According to experts, these unhealthy and overcrowded forests are also sucking too much water out of the ground and hurting drought-stricken areas. The Modesto Bee reports that forests in the Sierra Nevada mountains are taking too much groundwater from Central California, which is in its third year of drought.

“There are 2½-to-3-times more trees today than there used to be, and they’re sucking up water,” explained Eric Knapp, a research ecologist with the U.S. Forest Service’s Pacific Southwest Research Station. “A lot of the Sierra is in pretty bad shape” because it’s so overgrown…

Capturing snowmelt is crucial to California’s economic health, said Mitch Dion, general manager of the Calaveras County Water District. He calls the Sierra snowpack “the state’s biggest reservoir.”
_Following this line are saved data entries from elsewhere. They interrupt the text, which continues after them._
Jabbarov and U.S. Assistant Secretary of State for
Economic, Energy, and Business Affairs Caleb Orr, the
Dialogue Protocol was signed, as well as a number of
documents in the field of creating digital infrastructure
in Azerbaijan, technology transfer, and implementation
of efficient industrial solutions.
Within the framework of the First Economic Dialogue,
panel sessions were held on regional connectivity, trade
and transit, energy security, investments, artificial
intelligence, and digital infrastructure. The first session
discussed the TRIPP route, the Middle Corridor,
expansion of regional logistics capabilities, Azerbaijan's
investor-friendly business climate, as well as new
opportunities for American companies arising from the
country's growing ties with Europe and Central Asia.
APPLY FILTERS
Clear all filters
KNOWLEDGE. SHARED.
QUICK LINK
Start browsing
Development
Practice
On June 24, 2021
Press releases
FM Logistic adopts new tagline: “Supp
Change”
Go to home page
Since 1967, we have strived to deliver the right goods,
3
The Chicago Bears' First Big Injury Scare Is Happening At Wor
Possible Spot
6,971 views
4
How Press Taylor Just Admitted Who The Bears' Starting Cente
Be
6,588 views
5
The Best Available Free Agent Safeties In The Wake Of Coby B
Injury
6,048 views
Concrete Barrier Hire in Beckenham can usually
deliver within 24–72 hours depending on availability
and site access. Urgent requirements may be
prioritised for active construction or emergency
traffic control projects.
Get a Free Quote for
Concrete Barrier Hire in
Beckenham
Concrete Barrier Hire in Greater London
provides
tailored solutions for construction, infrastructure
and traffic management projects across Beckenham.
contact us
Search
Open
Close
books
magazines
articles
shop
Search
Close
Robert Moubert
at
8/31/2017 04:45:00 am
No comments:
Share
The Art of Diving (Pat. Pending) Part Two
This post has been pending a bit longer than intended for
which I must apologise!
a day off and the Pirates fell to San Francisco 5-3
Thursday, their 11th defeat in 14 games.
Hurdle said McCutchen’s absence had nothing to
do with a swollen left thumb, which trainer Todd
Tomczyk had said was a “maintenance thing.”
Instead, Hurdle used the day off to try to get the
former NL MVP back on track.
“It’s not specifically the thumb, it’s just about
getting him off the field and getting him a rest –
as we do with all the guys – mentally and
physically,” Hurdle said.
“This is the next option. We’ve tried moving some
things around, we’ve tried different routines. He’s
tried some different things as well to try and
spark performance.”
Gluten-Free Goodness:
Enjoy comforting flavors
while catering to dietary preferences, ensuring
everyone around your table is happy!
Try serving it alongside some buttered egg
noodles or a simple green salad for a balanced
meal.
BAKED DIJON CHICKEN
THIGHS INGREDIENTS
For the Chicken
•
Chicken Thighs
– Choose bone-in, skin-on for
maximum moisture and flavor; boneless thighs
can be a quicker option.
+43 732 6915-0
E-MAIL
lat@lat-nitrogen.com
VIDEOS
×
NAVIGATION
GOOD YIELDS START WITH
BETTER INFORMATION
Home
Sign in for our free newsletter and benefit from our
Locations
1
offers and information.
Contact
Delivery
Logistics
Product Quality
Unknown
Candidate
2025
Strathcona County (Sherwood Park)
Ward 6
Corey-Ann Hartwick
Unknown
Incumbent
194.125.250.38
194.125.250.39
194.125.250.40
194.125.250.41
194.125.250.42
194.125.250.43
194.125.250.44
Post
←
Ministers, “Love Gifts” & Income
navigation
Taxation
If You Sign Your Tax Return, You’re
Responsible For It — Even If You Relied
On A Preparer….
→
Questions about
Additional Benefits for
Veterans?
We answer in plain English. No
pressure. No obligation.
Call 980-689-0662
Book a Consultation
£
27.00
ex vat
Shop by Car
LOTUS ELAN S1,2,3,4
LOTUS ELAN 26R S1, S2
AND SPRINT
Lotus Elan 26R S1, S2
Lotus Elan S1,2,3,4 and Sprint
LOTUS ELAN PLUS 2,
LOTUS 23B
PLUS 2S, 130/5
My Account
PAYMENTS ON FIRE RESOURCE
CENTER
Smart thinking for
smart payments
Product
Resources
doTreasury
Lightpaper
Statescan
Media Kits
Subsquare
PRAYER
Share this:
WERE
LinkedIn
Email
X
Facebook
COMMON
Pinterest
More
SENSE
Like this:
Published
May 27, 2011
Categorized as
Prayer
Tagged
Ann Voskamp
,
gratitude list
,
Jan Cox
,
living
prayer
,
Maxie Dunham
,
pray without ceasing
“Climate change is upon us,” Dion warned. “The snowline is moving up the hill.” He said forest overgrowth is worsening the impact of that change by reducing water flows.

The region is a very different place now than it was 150 years ago when “you could have ridden your horse through the Sierra forests with relative ease,” Dion said. Now, he said, it is “jungle-like with all the underbrush.”

The answer? Forest restoration, which will get the Sierra Nevada forests started on the way back to the state of active management in which they should have been in the first place.

The U.S. Forest Service is talking to local researchers about a pilot project that would thin 10,000 acres in the Sierra Nevada range.

If all goes as suggested, that project could increase water flows, decrease destructive fires, create jobs and improve the health of the remaining trees.

“We may not be able to help with the drought this year, but we might be able to help the next generations,” said Bales, who also is the academic director of the Sierra Nevada Research Institute…

Much of the underbrush clogging the forests also needs to be removed, which Bales said is something small fires used to do naturally…

All those extra trees gulp water that once would have flowed to the Valley. They also prevent snow from hitting the ground and melting into the soil. A lot of snow gets caught in the tree canopy, where it evaporates.

The plan is to thin the overgrowth to create gaps in the forest floor so more snow can collect on the ground – as it did in centuries past.